◆ Exercise material

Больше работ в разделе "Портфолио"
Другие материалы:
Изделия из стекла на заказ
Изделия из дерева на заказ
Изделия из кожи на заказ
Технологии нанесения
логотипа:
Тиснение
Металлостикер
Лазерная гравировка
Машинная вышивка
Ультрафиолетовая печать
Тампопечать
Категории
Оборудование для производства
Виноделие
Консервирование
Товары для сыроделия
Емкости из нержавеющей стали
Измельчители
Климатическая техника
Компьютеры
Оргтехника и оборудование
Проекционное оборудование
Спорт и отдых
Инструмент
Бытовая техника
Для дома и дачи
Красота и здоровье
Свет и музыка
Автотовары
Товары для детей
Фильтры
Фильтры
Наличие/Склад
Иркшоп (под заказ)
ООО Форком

==

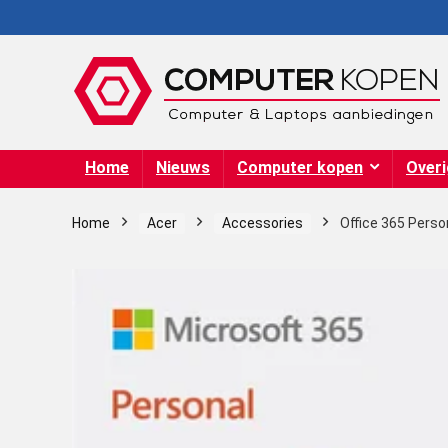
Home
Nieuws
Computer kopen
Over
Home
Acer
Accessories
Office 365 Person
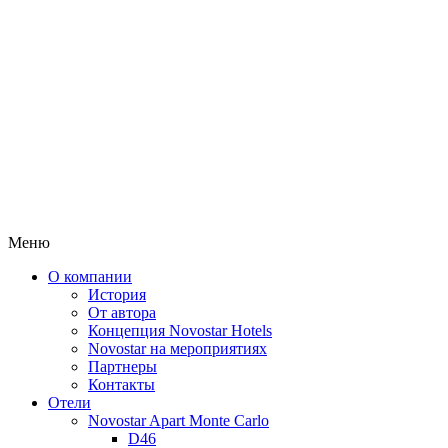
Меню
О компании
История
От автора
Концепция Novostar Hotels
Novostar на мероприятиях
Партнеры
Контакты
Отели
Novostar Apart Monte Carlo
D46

◆ Task instructions
Only the lines with "Изделия" are needed; find them in the records and copy each one.

◆ Exercise response
Изделия из стекла на заказ
Изделия из дерева на заказ
Изделия из кожи на заказ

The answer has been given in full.